DATA PROVIDED:
- - - - -

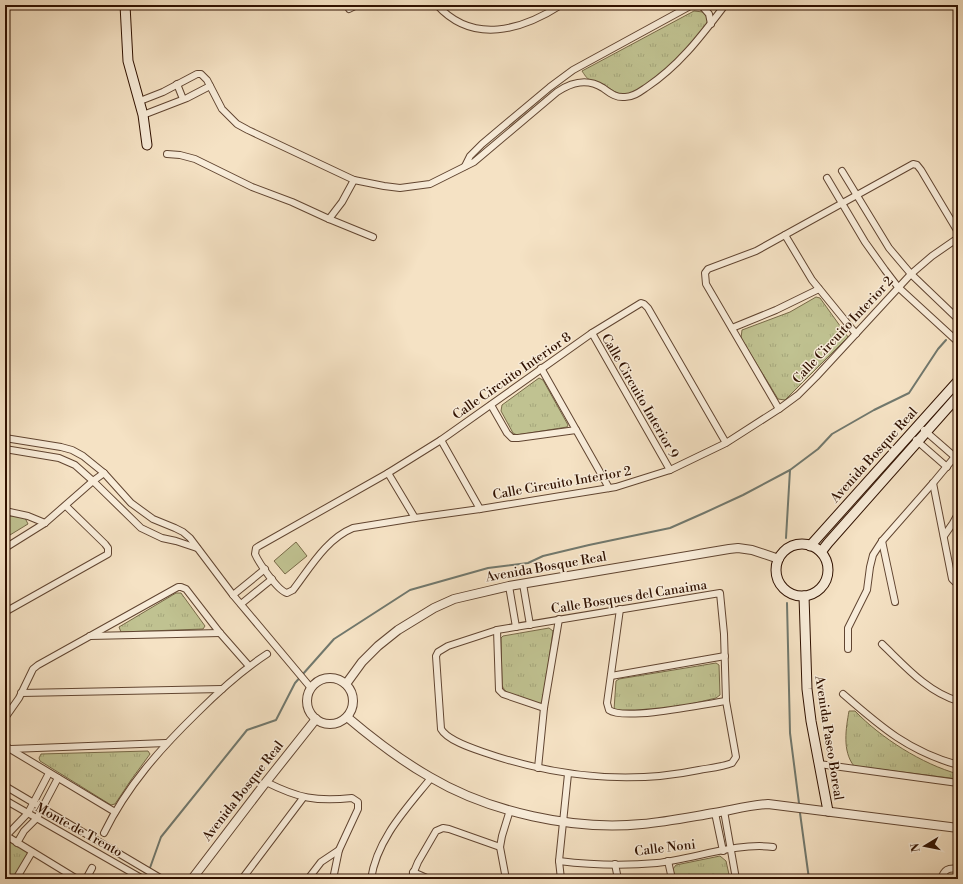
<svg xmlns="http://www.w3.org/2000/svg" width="963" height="884" font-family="'Libre Bodoni',serif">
<defs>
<pattern id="park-tufts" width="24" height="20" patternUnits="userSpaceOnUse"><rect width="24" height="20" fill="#c0c291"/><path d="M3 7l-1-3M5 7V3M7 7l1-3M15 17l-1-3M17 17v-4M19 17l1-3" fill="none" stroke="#a5a67b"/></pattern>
</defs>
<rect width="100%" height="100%" fill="#f5e2c4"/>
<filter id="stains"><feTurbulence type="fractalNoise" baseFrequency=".005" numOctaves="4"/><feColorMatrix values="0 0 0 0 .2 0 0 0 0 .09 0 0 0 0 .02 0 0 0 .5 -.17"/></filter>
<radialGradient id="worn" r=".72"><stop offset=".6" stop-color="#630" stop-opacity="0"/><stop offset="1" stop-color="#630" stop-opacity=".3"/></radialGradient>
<polygon fill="#c0c291" stroke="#786a48" points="296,542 307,556 285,574 274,561"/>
<g fill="url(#park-tufts)" stroke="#786a48">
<path d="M694,11L703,12C707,16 708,20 707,25C703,41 645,92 630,95C618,97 611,88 602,84C598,82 593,82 590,80C587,79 584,74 582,71Z"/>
<polygon points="816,297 820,298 848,337 785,400 778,399 741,338 742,330 790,312"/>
<polygon points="539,378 543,380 568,425 567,427 517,435 513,433 501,411 502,405"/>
<polygon points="5,515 25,518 28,524 5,538"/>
<polygon points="176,593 181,593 205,626 203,629 121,632 119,627"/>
<path d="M549,628L553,631L543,702L539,704C528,700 506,698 502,685L501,638L503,636Z"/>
<polygon points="716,663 719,665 720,695 716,698 678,707 651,711 615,712 614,710 616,681 619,679"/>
<path d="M849,711H855C881,738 922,764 958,774V779L854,766C842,751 846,728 849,711Z"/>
<polygon points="148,751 150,754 131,780 115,804 111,805 40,761 39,758 41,754"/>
<polygon points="5,838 29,853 13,879 5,879"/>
<polygon points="720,856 726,861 730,879 675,879 673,869 676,865"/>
</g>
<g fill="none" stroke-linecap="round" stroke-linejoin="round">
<g stroke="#71786d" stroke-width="2">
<polyline points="786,538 790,470"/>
<polyline points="787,603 790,733 799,803"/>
<polyline points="800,813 809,879"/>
<polyline points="146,879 161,837 247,730 276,720 295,683 334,639 410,590 488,568 528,563 543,556 589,545 670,528 704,513 743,495 790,470 818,449 832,434 874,410 909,393 938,349 946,340"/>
</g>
<g stroke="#614531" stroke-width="8">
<g id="minor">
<path d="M437,5C473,45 522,30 561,5"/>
<polyline points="701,5 709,14 711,24"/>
<polyline points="349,9 357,5"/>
<polyline points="177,84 183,99"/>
<path d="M140,101L163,92L197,74H201L207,80L222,109L237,124L248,130L354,180L384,186L400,188L430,184L474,162L557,92C572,82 587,78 603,88C610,93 616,98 625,97C634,97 641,91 647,87C680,65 702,35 725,5"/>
<polyline points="143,115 187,98 210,86"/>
<polyline points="167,154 180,155 195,159 252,187 292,202 329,219 373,237"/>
<polyline points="465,166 470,156 482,144 550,87 573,70 692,5"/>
<polyline points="842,171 889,248 911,274 958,319"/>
<polyline points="827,178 865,242 885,270 898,287 958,342"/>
<polyline points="329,219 342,202 354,180"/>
<polyline points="785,235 812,280 856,334"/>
<polyline points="732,328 776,310 819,289"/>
<polyline points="592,333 670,470"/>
<polyline points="541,368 609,488"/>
<polyline points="491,405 507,433 512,438 518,438 576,430"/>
<polyline points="779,409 706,284 705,273 708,269 756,251 913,164 917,165 921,170 958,232"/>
<polyline points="924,430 955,457"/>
<polyline points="5,438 61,447 72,450 83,456 104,473 131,503 153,519 175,528 183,532 190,538 233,595 311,688"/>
<polyline points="441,440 480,509"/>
<polyline points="916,440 947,467"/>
<path d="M726,443L648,308L644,304L641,303L592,333L441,440L388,473L259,546L256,548L255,554C259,563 278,591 287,593L293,590C310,568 326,539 353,528L415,518L480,509L616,487L670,470L726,443L779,409L798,395L816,377L911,274L932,256L958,238"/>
<polyline points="5,449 59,458 75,465 93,481 141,528 162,538 176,541 197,548"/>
<polyline points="388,473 415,518"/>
<polyline points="933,483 952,579 958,585"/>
<polyline points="5,511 28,516 45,523"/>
<polyline points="944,536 953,523 958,514"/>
<polyline points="882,541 895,602"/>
<polyline points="5,548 45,523 93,481 104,473"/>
<polyline points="523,584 530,625"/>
<polyline points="509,586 516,627"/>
<path d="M720,593L724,634L726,701L736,757L732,763C722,767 710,768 699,770C627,785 552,776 483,752C471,748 447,740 441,729L436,656L438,652L448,646L497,630Z"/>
<polyline points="233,595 265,569"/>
<polyline points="241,604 272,579"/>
<path d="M620,609L607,703L609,710C624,721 706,704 726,701"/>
<polyline points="5,612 108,554 108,548 105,544 66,506"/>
<polyline points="497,630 499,690 503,694 544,708"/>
<polyline points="90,636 220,633"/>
<path d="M882,644C904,665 927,692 958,701"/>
<polyline points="848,649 848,628 867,590 870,567 873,555 882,541 933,483 958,453"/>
<polyline points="611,676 725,656"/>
<polyline points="21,693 222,689"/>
<path d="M843,694C881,727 908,751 958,765"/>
<polyline points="5,718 19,698 33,669 38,665 178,587 181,587 186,589 220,633 249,666"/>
<polyline points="5,746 115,812"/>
<polyline points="11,749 166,743"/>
<polyline points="819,764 958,783"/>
<polyline points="538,768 544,708 559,619"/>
<path d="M266,782C298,798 316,802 352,798L358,802V809L339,850L333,879"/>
<polyline points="5,786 162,879"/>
<polyline points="5,800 143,879"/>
<polyline points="724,811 736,879"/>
<polyline points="715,813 723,851"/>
<path d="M104,833C127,786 160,749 197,713C219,691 241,671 267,654"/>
<polyline points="5,835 77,879"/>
<polyline points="6,836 28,813 49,773"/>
<polyline points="17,843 24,831 37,818 58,778"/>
<path d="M559,861C591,865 625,866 657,863C693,859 738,842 773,847"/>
<polyline points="668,861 672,879"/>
<polyline points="615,864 618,879"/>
<polyline points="413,872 429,879"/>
<polyline points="16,879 32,852"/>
<polyline points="86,879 92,868"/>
<polyline points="242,879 303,798"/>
<polyline points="308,879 321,862 339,850"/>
<path d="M371,879C377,839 406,809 431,778"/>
<polyline points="411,879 418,862 436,831 443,828 449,829 500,847"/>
<polyline points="506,879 500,847 502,836 510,810"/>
<polyline points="561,879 559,861 568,774"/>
<path d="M941,879C944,870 948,867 958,869"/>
</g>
</g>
<g stroke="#614531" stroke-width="10">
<g id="tertiary">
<circle cx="330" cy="701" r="23"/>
<polyline points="346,684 362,662 378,646 398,630 434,608 454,599 509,586 729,549 738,548 752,550 779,559"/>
<path d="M347,717C373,739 400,760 430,777C489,812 574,831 642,824C666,822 690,817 714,813C732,810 749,805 768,804L958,828"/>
<polyline points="192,879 266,782 316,719"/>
</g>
</g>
<g stroke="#301100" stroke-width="11">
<g id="secondary">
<polyline points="125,5 128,61 143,115 147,145"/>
<circle cx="802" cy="570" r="26"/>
<polyline points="810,546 958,381"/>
<polyline points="821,552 828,543 958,396"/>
<polyline points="804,596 807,689 811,721 828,811"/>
</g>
</g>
<use href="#minor" stroke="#f8ecd9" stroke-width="6"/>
<use href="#tertiary" stroke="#f8ecd9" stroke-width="8"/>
<use href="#secondary" stroke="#f8ecd9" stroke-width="9"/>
</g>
<g text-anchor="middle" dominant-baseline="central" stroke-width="3" stroke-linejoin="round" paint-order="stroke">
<g font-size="13" fill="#301100" stroke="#f8ecd9">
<text transform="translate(843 330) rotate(-47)">Calle Circuito Interior 2</text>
<text transform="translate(512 376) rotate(-35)">Calle Circuito Interior 8</text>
<text transform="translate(640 396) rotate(60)">Calle Circuito Interior 9</text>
<text transform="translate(874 455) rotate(-48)">Avenida Bosque Real</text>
<text transform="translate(562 483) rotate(-10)">Calle Circuito Interior 2</text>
<text transform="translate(546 567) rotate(-10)">Avenida Bosque Real</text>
<text transform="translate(629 597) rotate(-9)">Calle Bosques del Canaima</text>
<text transform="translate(829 738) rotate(81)">Avenida Paseo Boreal</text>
<text transform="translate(243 791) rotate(-52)">Avenida Bosque Real</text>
<text transform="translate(79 830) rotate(29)">Monte de Trento</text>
<text transform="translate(665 848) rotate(-7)">Calle Noni</text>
</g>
</g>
<rect width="963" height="884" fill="none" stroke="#f5e2c4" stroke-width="20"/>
<rect x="6" y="6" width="951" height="872" fill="none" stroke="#301100" stroke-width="2"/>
<rect x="10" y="10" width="943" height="864" fill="none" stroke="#301100"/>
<g transform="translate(925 846) rotate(260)" stroke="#f8ecd9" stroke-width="3" paint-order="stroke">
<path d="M0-3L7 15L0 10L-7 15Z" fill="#301100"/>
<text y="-6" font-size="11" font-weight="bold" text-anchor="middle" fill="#301100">N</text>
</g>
<rect width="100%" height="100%" filter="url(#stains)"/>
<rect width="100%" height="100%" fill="url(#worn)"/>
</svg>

- - - - -

EXERCISE REQUIREMENTS:
Copy every line of the listing containing the string "size".

OUTPUT:
<g font-size="13" fill="#301100" stroke="#f8ecd9">
<text y="-6" font-size="11" font-weight="bold" text-anchor="middle" fill="#301100">N</text>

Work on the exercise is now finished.